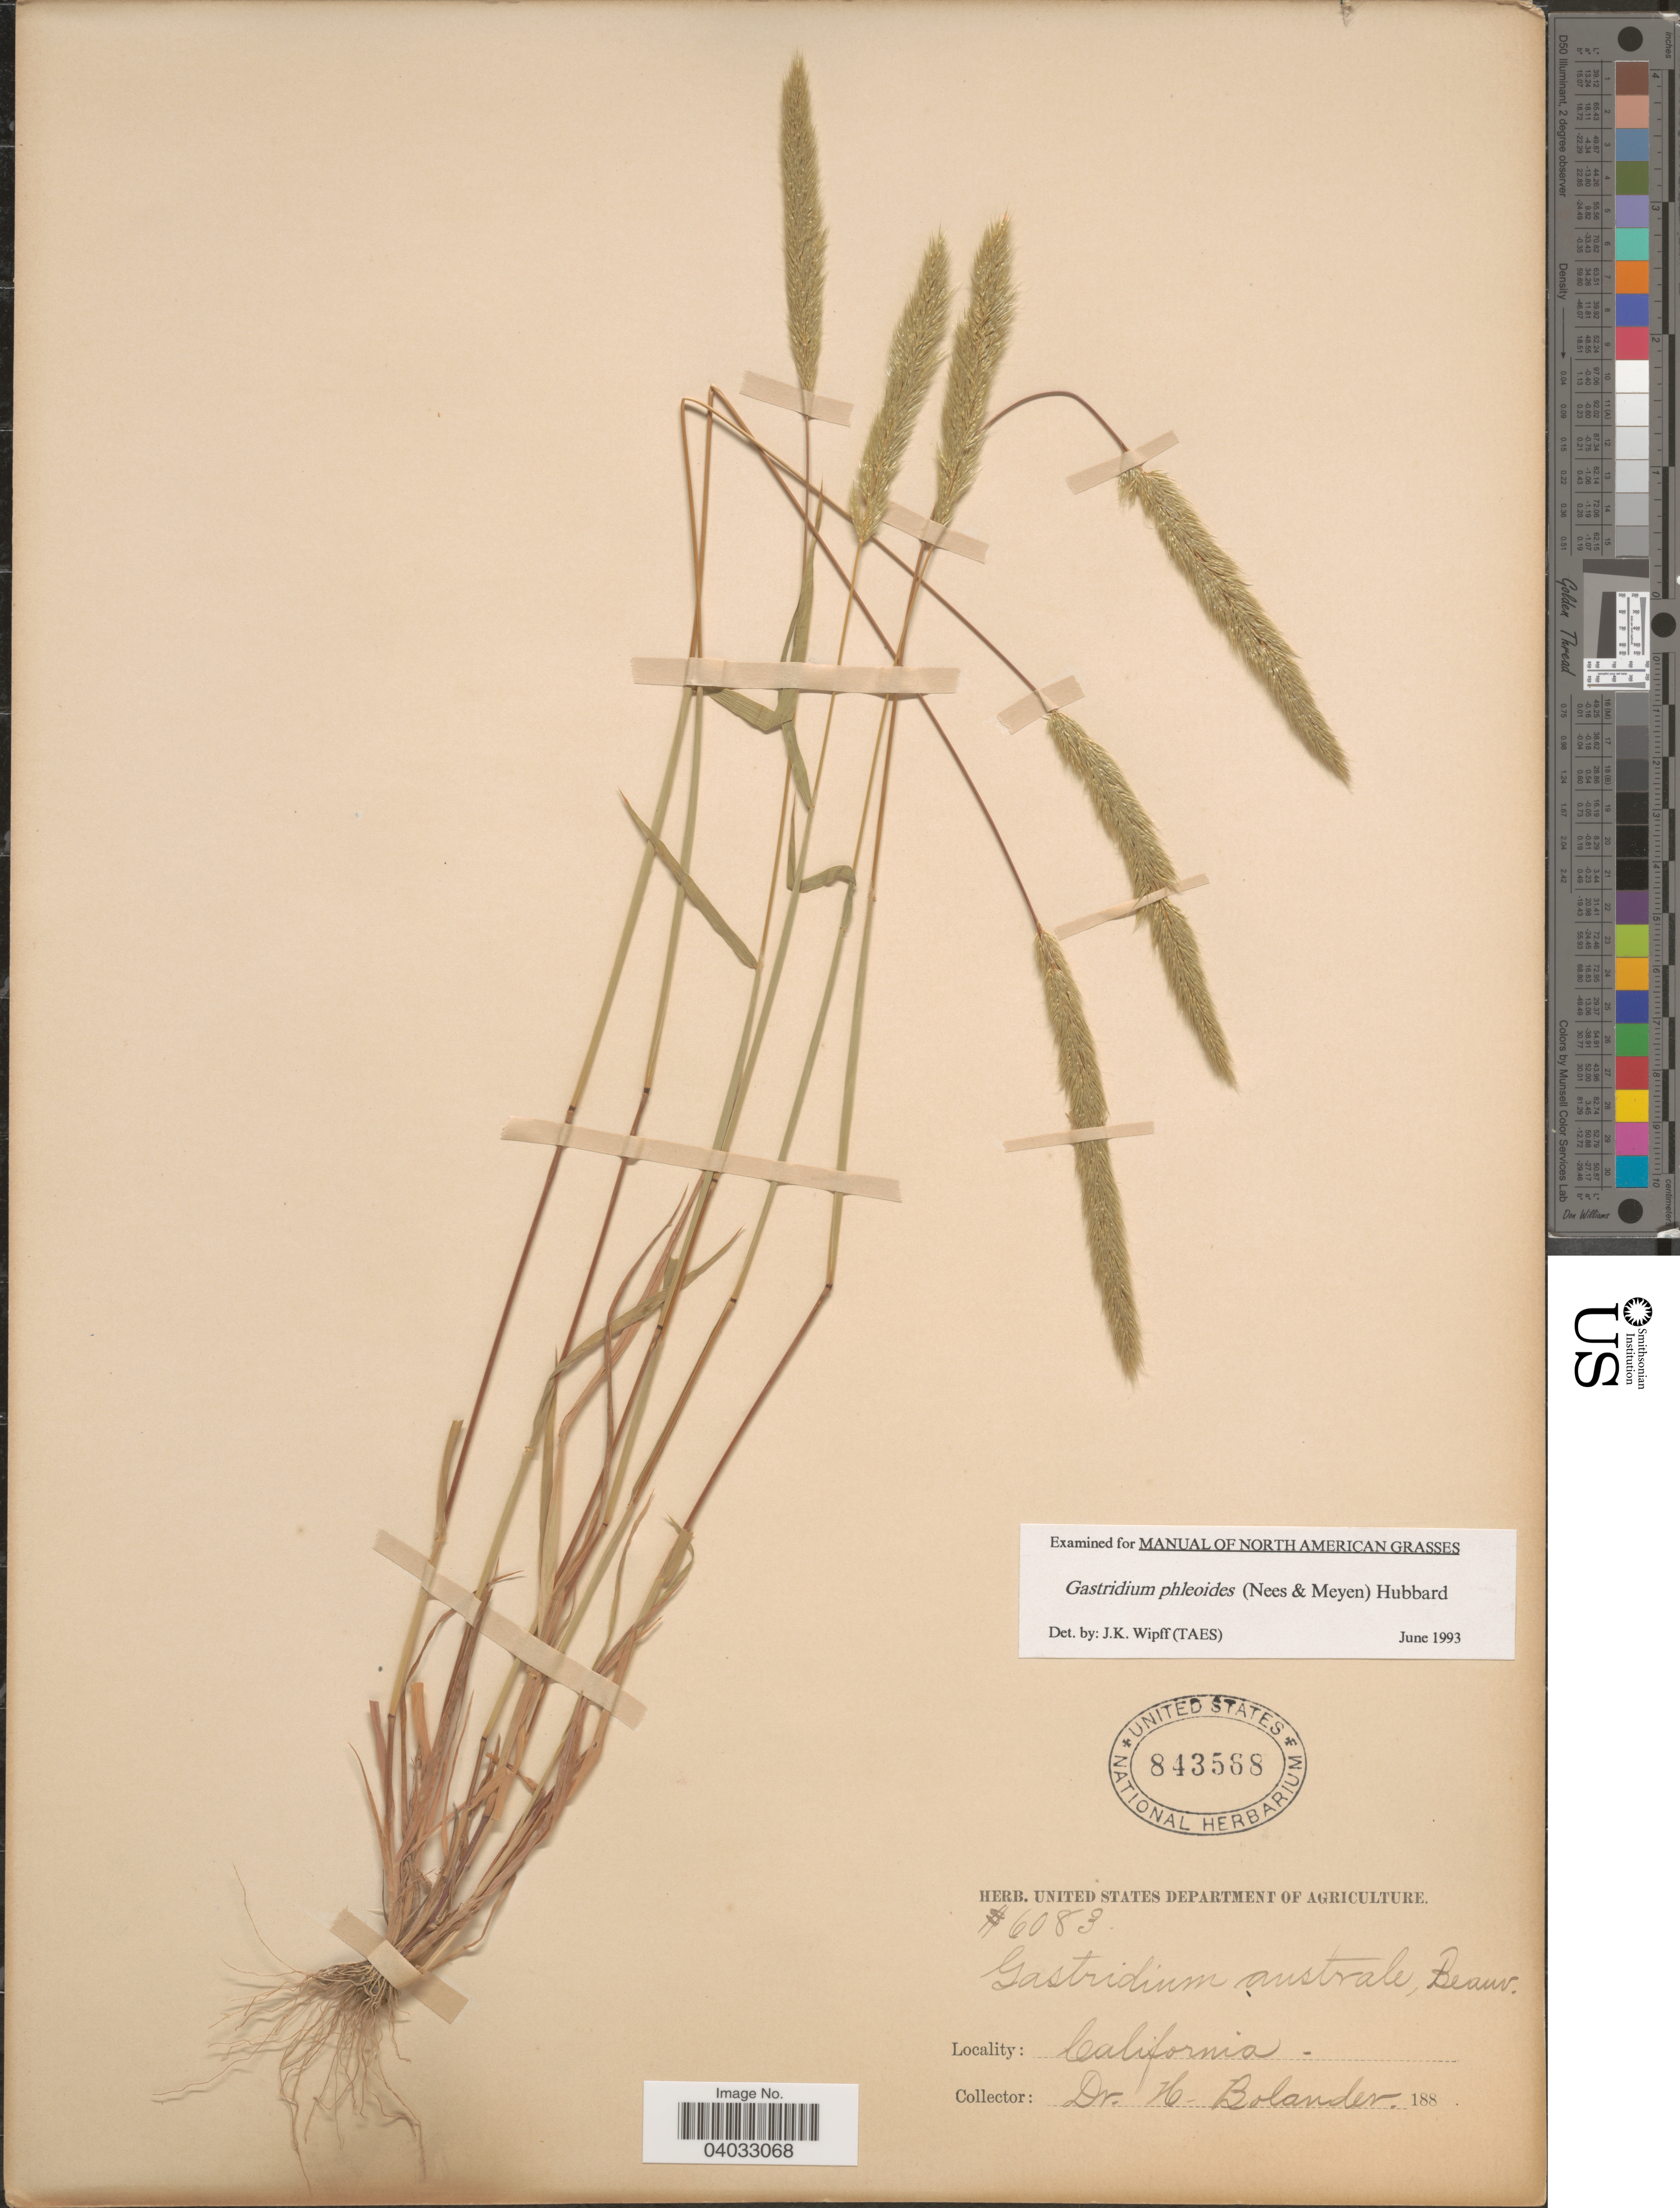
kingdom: Plantae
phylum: Tracheophyta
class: Liliopsida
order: Poales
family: Poaceae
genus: Gastridium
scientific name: Gastridium phleoides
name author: (Nees) C.E. Hubb.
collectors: H. Bolander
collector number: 6083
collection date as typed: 188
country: United States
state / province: California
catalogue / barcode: US 843568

▶ _WHAT IS BEING ASKED_:
Copy out every line of the records above exactly as it appears. Leave out the pictures.

▶ _CORRECT ANSWER_:
kingdom: Plantae
phylum: Tracheophyta
class: Liliopsida
order: Poales
family: Poaceae
genus: Gastridium
scientific name: Gastridium phleoides
name author: (Nees) C.E. Hubb.
collectors: H. Bolander
collector number: 6083
collection date as typed: 188
country: United States
state / province: California
catalogue / barcode: US 843568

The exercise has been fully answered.